◆ **分析用テキスト**:
-- -- --

調査・報告

酪農協による農地の一元的管理と
TMRセンターを活用した酪農経営支援体制の構築

州大学大学院農学研究院 教授 福田 晋


1.はじめに

 浜名酪農業協同組合(代表理事組合長 伊藤光男氏)は、昭和23年に設立された酪農専門農協である。平成15年に小笠酪農協と合併し、組合員は93名で、酪農家は本所(浜松市、湖西市)33戸、小笠支所(掛川市、菊川市)25戸の計58戸で構成されている。平成19年度生乳生産量は15,866トンであり、県内生乳生産量の15%を占めている。


 管内では、他の酪農地域以上に飼料作の減少による購入飼料依存型酪農が定着し、今般の飼料費の高騰により、酪農経営は危機的状況にあったといえる。高齢兼業農家を中心に離農や規模縮小が進み、耕作放棄水田が目立つ状況にあった。そのような中、平成19年2月に、当該酪農協が耕作放棄された農地を無償で借入れ、直営のコントラクターを設立してデントコーンを生産し、自ら設立したTMRセンターに原料として供給する支援体制に取り組み始めた。酪農家の農地についても全面的に一元管理し、TMRセンターで生産されたTMR製品を組合員農家に販売するというシステムを構築している。

 本稿では、酪農協自ら粗飼料生産に参入した上に、TMR供給まで行なう浜名酪農協の事業を対象に、農地の一元的管理、コントラクター組織の特徴、TMRセンターの成果、酪農家への支援体制という視点から考察する。

  1) この遊休農地の借入れに関わる詳細については、稲垣純一「耕作放棄地を活用した
     飼料用トウモロコシ生産の現状と課題」中央畜産会『水田における自給飼料生産の
     現状と課題』平成21年3月、pp43-52. を参照されたい。

2. 酪農協による農地の一元的管理とコントラクターによる粗飼料生産

1)農地の一元的管理

 現在、コントラクターとTMRセンターを利用している組合員は35戸である。コントラクターと称しているが、酪農家が飼料生産のすべてを外部化する作業委託だけではない。管内の遊休化している農地について、地主(組合員外の実質的土地持ち非農家)から無償で10年間借入れ、コントラクターがデントコーンを栽培し、ラップサイレージにしてTMRの原料として供給しているところに最大の特徴がある1)。このように、非組合員から遊休農地を借入れる方式と組合員の全面作業委託という2つの形態で、コントラクターが農地を一元的に管理し、デントコーンを栽培している。

 コントラクター職員は8名(本所5名、支所3名)であり、いずれも事業開始に当たって新規に採用している。勤務体系は不定期の週5日であり、異動のない専門職である。このコントラクター職員と酪農家の臨時出役により、堆肥散布、播種、収穫、裁断型ロール形成、ラッピングを行なっている。3条刈りハーベスタ2台、裁断型ロールベーラ2台を交付金事業によって導入している。

-- -- --

◆ **提供情報**:

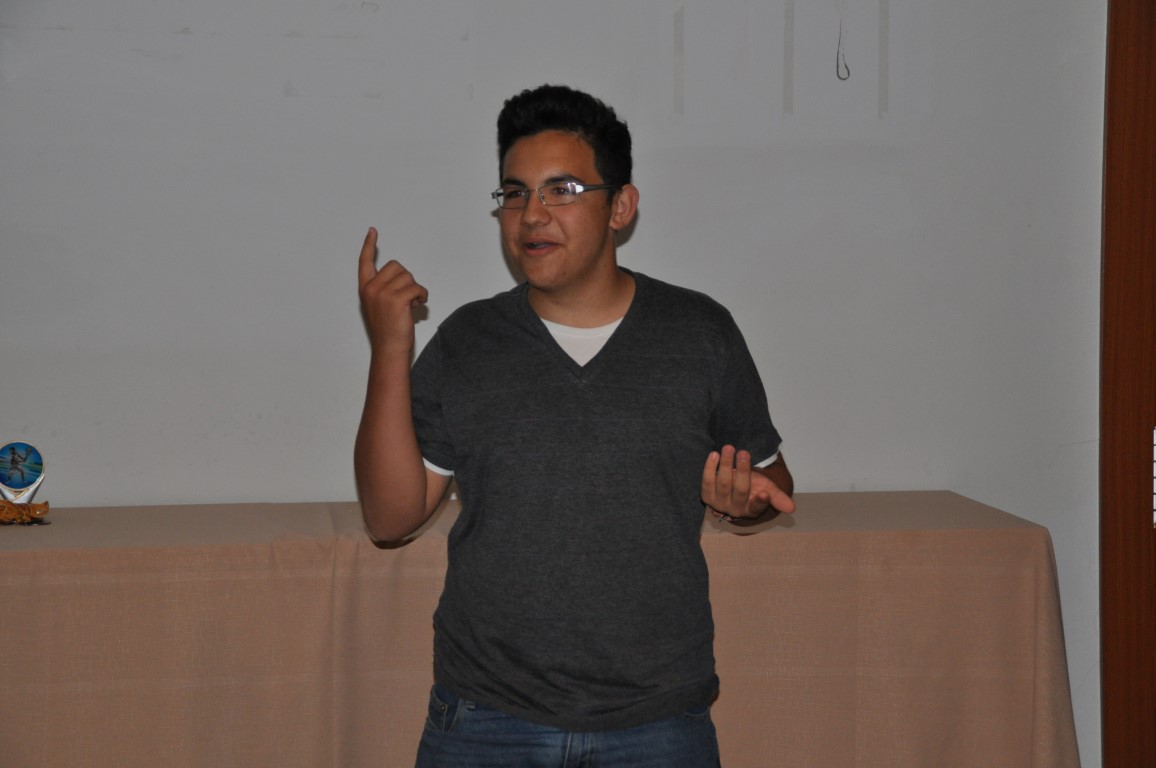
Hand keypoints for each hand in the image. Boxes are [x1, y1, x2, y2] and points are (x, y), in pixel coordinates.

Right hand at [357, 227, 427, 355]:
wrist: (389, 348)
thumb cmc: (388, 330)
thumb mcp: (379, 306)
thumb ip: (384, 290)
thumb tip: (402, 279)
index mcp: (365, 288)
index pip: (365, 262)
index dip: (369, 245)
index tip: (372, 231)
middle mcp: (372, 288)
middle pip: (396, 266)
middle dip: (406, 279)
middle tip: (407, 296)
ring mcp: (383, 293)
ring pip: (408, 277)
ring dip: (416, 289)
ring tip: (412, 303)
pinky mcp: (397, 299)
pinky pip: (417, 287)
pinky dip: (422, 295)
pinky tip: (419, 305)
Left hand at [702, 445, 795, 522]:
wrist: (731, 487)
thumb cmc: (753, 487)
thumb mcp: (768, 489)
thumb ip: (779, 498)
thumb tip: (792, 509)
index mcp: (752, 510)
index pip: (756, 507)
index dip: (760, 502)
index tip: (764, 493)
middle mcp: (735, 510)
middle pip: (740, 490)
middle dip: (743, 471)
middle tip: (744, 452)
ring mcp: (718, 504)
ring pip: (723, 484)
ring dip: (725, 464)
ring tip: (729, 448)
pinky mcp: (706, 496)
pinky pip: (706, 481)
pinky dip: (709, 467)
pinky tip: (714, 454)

-- -- --

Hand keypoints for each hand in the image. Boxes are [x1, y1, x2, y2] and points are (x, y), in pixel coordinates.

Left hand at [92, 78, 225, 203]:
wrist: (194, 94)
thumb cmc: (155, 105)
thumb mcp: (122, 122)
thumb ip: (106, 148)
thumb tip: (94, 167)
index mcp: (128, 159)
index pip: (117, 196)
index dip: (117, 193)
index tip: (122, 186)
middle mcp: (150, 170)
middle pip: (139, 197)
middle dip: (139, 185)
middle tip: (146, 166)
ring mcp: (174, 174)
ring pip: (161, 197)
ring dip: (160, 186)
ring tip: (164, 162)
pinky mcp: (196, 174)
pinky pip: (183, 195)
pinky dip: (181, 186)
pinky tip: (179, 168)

-- -- --

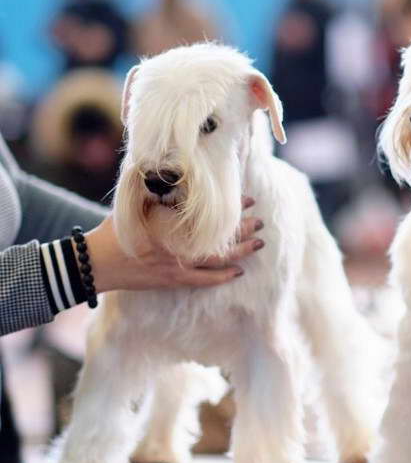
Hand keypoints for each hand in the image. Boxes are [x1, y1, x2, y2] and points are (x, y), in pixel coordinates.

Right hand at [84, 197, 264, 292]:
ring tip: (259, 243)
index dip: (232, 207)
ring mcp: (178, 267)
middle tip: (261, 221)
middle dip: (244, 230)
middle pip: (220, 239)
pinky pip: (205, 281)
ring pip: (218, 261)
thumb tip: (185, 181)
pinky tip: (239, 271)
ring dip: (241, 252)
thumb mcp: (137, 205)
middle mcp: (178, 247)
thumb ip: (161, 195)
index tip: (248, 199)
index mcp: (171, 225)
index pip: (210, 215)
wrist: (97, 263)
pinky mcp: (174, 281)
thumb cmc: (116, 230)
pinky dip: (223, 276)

-- -- --

浜名酪農協の農地管理とTMRセンターについての文章を、最後の文の後から書き継いでください。

◆ **回答**:
デントコーンの刈り取りは3条刈りハーベスタで行う
コントラクター作業場(組合長の自宅敷地)に
デントコーンを一時保管
裁断型ロールベーラーに運び入れ
成形されたロール、これからラッピング

 利用する酪農家は、堆肥舎管理、堆肥散布含めて飼料生産の全面作業委託という形をとっている。したがって、酪農家は堆肥舎に排泄物を運ぶが、堆肥処理、散布については、コントラクターに全面的に委託しており、必ずしも自らの堆肥が自家圃場に散布されるわけでもない。かつて堆肥があふれていた堆肥舎の姿はなく、必要な圃場に適切に還元されている。

2)個人農地を越えた「地域の農場」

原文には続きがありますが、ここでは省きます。